To-do item :: The records that follow must all be duplicated exactly.

_____

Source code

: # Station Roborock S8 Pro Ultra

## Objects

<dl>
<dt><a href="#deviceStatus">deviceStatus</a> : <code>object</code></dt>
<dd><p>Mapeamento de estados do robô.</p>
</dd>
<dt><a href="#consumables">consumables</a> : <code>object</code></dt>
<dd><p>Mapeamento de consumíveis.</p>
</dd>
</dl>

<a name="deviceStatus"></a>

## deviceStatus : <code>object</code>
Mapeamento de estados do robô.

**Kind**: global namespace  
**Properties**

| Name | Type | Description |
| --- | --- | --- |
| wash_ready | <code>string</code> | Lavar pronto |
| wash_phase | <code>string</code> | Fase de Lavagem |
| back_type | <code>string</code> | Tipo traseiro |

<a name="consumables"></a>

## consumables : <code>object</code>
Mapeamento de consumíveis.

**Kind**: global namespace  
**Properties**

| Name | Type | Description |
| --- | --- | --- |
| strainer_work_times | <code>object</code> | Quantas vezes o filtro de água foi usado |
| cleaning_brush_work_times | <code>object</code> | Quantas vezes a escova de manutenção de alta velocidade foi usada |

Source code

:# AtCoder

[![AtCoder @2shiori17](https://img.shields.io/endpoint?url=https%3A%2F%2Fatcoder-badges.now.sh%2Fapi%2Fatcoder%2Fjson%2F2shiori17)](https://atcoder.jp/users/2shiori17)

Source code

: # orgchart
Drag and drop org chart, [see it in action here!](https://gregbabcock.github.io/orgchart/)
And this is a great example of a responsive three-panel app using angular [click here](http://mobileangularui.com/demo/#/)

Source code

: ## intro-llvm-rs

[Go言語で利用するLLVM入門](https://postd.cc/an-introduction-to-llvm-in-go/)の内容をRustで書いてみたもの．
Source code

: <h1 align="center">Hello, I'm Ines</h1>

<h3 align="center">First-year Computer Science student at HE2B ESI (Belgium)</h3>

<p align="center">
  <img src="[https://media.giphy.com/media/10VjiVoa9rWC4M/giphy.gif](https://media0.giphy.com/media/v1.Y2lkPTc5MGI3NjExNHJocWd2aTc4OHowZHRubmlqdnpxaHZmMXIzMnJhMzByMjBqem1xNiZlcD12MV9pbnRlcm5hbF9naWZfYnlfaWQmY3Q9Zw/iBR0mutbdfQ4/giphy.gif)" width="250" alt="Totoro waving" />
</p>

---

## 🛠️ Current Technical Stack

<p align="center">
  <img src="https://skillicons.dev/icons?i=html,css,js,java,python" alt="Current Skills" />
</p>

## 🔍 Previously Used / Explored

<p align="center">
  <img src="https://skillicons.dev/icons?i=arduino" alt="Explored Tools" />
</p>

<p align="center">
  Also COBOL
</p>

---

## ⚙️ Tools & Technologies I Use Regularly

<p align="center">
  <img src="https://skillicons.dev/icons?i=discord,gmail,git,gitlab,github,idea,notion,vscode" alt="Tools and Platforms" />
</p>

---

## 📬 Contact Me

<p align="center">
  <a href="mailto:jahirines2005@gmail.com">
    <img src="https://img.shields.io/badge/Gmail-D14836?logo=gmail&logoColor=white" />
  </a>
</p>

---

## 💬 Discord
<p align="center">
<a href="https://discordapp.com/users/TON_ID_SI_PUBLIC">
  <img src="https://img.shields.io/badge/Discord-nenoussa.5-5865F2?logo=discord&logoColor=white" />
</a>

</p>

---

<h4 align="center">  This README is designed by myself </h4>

_____

Your response ::
Source code

: # Station Roborock S8 Pro Ultra

## Objects

<dl>
<dt><a href="#deviceStatus">deviceStatus</a> : <code>object</code></dt>
<dd><p>Mapeamento de estados do robô.</p>
</dd>
<dt><a href="#consumables">consumables</a> : <code>object</code></dt>
<dd><p>Mapeamento de consumíveis.</p>
</dd>
</dl>

<a name="deviceStatus"></a>

## deviceStatus : <code>object</code>
Mapeamento de estados do robô.

**Kind**: global namespace  
**Properties**

| Name | Type | Description |
| --- | --- | --- |
| wash_ready | <code>string</code> | Lavar pronto |
| wash_phase | <code>string</code> | Fase de Lavagem |
| back_type | <code>string</code> | Tipo traseiro |

<a name="consumables"></a>

## consumables : <code>object</code>
Mapeamento de consumíveis.

**Kind**: global namespace  
**Properties**

| Name | Type | Description |
| --- | --- | --- |
| strainer_work_times | <code>object</code> | Quantas vezes o filtro de água foi usado |
| cleaning_brush_work_times | <code>object</code> | Quantas vezes a escova de manutenção de alta velocidade foi usada |

Source code

:# AtCoder

[![AtCoder @2shiori17](https://img.shields.io/endpoint?url=https%3A%2F%2Fatcoder-badges.now.sh%2Fapi%2Fatcoder%2Fjson%2F2shiori17)](https://atcoder.jp/users/2shiori17)

Source code

: # orgchart
Drag and drop org chart, [see it in action here!](https://gregbabcock.github.io/orgchart/)
And this is a great example of a responsive three-panel app using angular [click here](http://mobileangularui.com/demo/#/)

Source code

: ## intro-llvm-rs

[Go言語で利用するLLVM入門](https://postd.cc/an-introduction-to-llvm-in-go/)の内容をRustで書いてみたもの．
Source code

: <h1 align="center">Hello, I'm Ines</h1>

<h3 align="center">First-year Computer Science student at HE2B ESI (Belgium)</h3>

<p align="center">
  <img src="[https://media.giphy.com/media/10VjiVoa9rWC4M/giphy.gif](https://media0.giphy.com/media/v1.Y2lkPTc5MGI3NjExNHJocWd2aTc4OHowZHRubmlqdnpxaHZmMXIzMnJhMzByMjBqem1xNiZlcD12MV9pbnRlcm5hbF9naWZfYnlfaWQmY3Q9Zw/iBR0mutbdfQ4/giphy.gif)" width="250" alt="Totoro waving" />
</p>

---

## 🛠️ Current Technical Stack

<p align="center">
  <img src="https://skillicons.dev/icons?i=html,css,js,java,python" alt="Current Skills" />
</p>

## 🔍 Previously Used / Explored

<p align="center">
  <img src="https://skillicons.dev/icons?i=arduino" alt="Explored Tools" />
</p>

<p align="center">
  Also COBOL
</p>

---

## ⚙️ Tools & Technologies I Use Regularly

<p align="center">
  <img src="https://skillicons.dev/icons?i=discord,gmail,git,gitlab,github,idea,notion,vscode" alt="Tools and Platforms" />
</p>

---

## 📬 Contact Me

<p align="center">
  <a href="mailto:jahirines2005@gmail.com">
    <img src="https://img.shields.io/badge/Gmail-D14836?logo=gmail&logoColor=white" />
  </a>
</p>

---

## 💬 Discord
<p align="center">
<a href="https://discordapp.com/users/TON_ID_SI_PUBLIC">
  <img src="https://img.shields.io/badge/Discord-nenoussa.5-5865F2?logo=discord&logoColor=white" />
</a>

</p>

---

<h4 align="center">  This README is designed by myself </h4>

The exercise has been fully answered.